The support for domain specific indexes is, awaiting review / finished. Although we can further optimize it now. More on that later in this post. Image that you have this ontology:
nie:InformationElement a rdfs:Class .
nie:title a rdf:Property ;
nrl:maxCardinality 1 ;
rdfs:domain nie:InformationElement ;
rdfs:range xsd:string .
nmm:MusicPiece a rdfs:Class ;
rdfs:subClassOf nie:InformationElement .
nmm:beatsPerMinute a rdf:Property ;
nrl:maxCardinality 1 ;
rdfs:domain nmm:MusicPiece ;
rdfs:range xsd:integer .
With that ontology there are three tables called “Resource”, “nmo:MusicPiece” and “nie:InformationElement” in SQLite’s schema:
- The “Resource” table has ID and the subject string
- The “nie:InformationElement” has ID and “nie:title”
- The “nmm:MusicPiece” one has ID and “nmm:beatsPerMinute”

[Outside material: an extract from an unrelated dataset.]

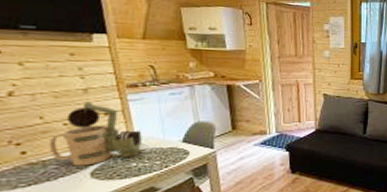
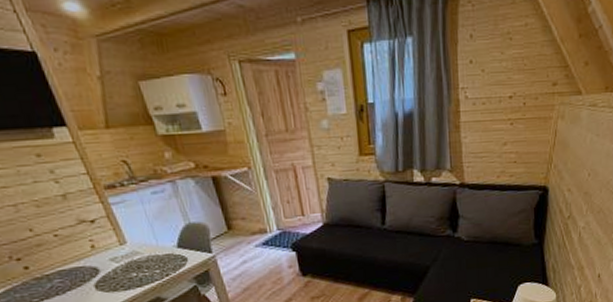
cocoa: present [48,102,142,166] -> none [45,209,138,279]

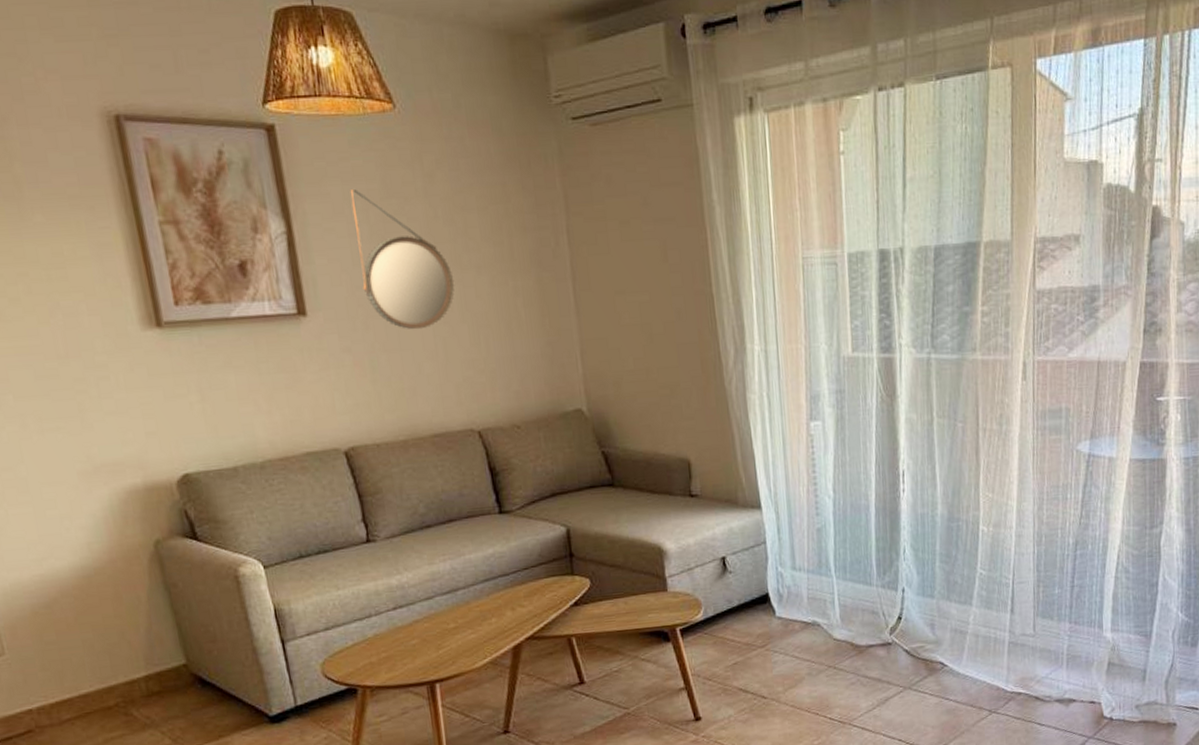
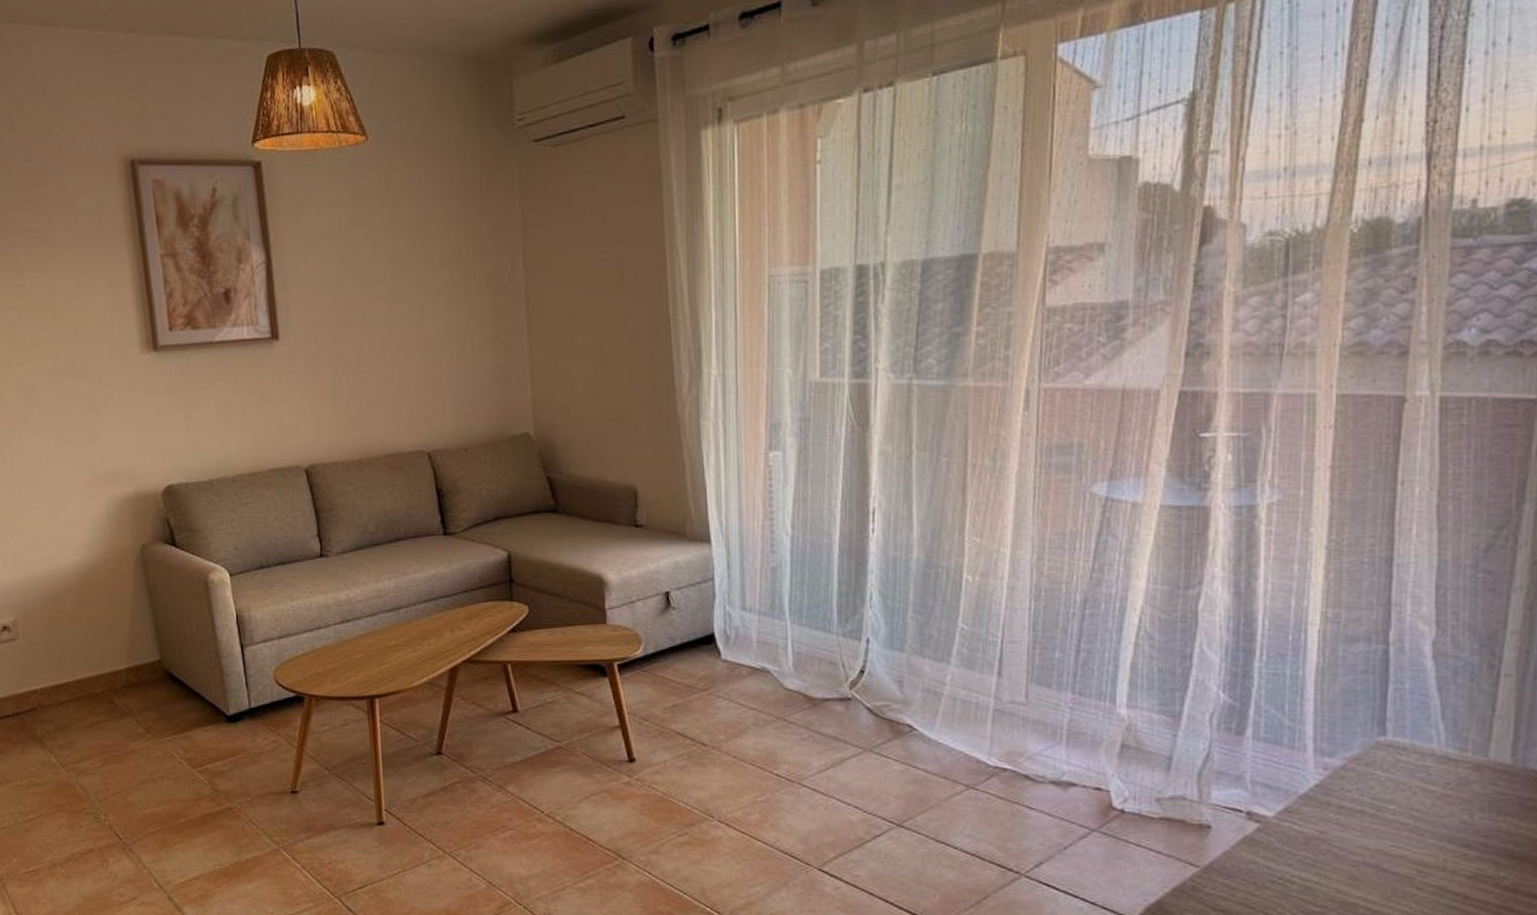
home mirror: present [350,189,455,330] -> none [323,219,414,353]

That’s fairly simple, right? The problem is that when you ORDER BY “nie:title” that you’ll cause a full table scan on “nie:InformationElement”. That’s not good, because there are less “nmm:MusicPiece” records than “nie:InformationElement” ones.

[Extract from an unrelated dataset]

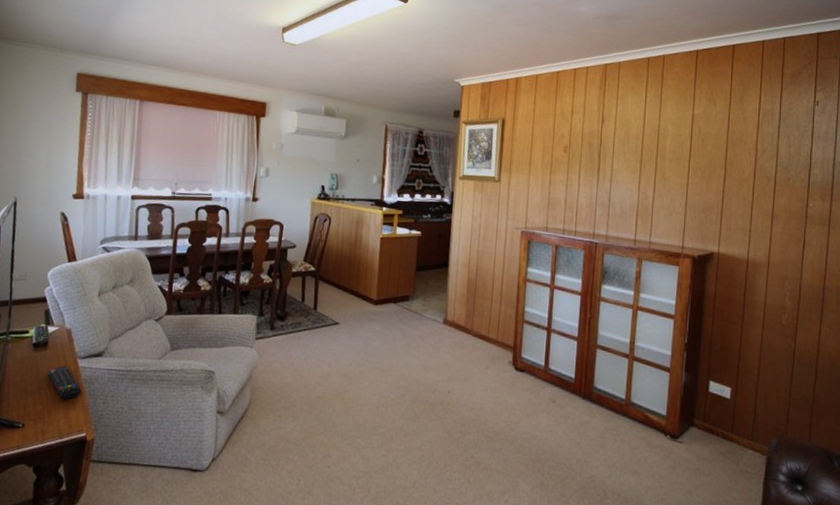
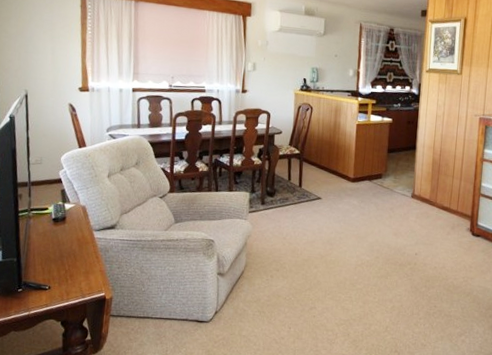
remote control: present [47,365,82,399] -> none [67,237,99,265]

Imagine that we do this SPARQL query:
SELECT ?title WHERE {
?resource a nmm:MusicPiece ;
nie:title ?title
} ORDER BY ?title
We translate that, for you, to this SQL on our schema:
SELECT "title_u" FROM (
SELECT "nmm:MusicPiece1"."ID" AS "resource_u",
"nie:InformationElement2"."nie:title" AS "title_u"
FROM "nmm:MusicPiece" AS "nmm:MusicPiece1",
"nie:InformationElement" AS "nie:InformationElement2"
WHERE "nmm:MusicPiece1"."ID" = "nie:InformationElement2"."ID"
AND "title_u" IS NOT NULL
) ORDER BY "title_u"
OK, so with support for domain indexes we change the ontology like this:
nmm:MusicPiece a rdfs:Class ;
rdfs:subClassOf nie:InformationElement ;
tracker:domainIndex nie:title .
Now we’ll have the three tables called “Resource”, “nmo:MusicPiece” and “nie:InformationElement” in SQLite’s schema. But they will look like this:
- The “Resource” table has ID and the subject string
- The “nie:InformationElement” has ID and “nie:title”
- The “nmm:MusicPiece” table now has three columns called ID, “nmm:beatsPerMinute” and “nie:title”
The same data, for titles of music pieces, will be in both “nie:InformationElement” and “nmm:MusicPiece”. We copy to the mirror column during ontology change coping, and when new inserts happen.
When now the rdf:type is known in the SPARQL query as a nmm:MusicPiece, like in the query mentioned earlier, we know that we can use the “nie:title” from the “nmm:MusicPiece” table in SQLite. That allows us to generate you this SQL query:
SELECT "title_u" FROM (
SELECT "nmm:MusicPiece1"."ID" AS "resource_u",
"nmm:MusicPiece1"."nie:title" AS "title_u"
FROM "nmm:MusicPiece" AS "nmm:MusicPiece1"
WHERE "title_u" IS NOT NULL
) ORDER BY "title_u"
A remaining optimization is when you request a rdf:type that is a subclass of nmm:MusicPiece, like this:
SELECT ?title WHERE {
?resource a nmm:MusicPiece, nie:InformationElement ;
nie:title ?title
} ORDER BY ?title
It’s still not as bad as now the “nie:title” is still taken from the “nmm:MusicPiece” table. But the join with “nie:InformationElement” is still needlessly there (we could just do the earlier SQL query in this case):
SELECT "title_u" FROM (
SELECT "nmm:MusicPiece1"."ID" AS "resource_u",
"nmm:MusicPiece1"."nie:title" AS "title_u"
FROM "nmm:MusicPiece" AS "nmm:MusicPiece1",
"nie:InformationElement" AS "nie:InformationElement2"
WHERE "nmm:MusicPiece1"."ID" = "nie:InformationElement2"."ID"
AND "title_u" IS NOT NULL
) ORDER BY "title_u"
We will probably optimize this specific use-case further later this week.